━━━ Material for this exercise ━━━

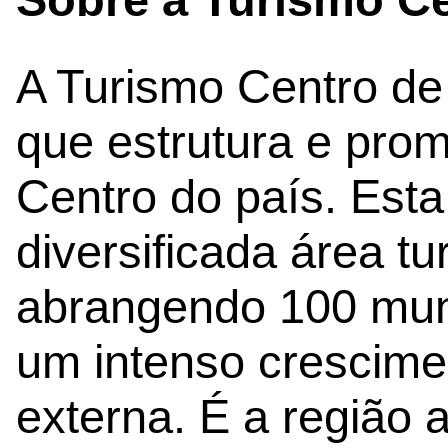
A Turismo Centro de 
que estrutura e pro
Centro do país. Esta
diversificada área tur
abrangendo 100 muni
um intenso crescime
externa. É a região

━━━

Problem to work on: A word-for-word transcription of the entries above, free of images, is what is wanted.

Result of this task:
A Turismo Centro de 
que estrutura e pro
Centro do país. Esta
diversificada área tur
abrangendo 100 muni
um intenso crescime
externa. É a região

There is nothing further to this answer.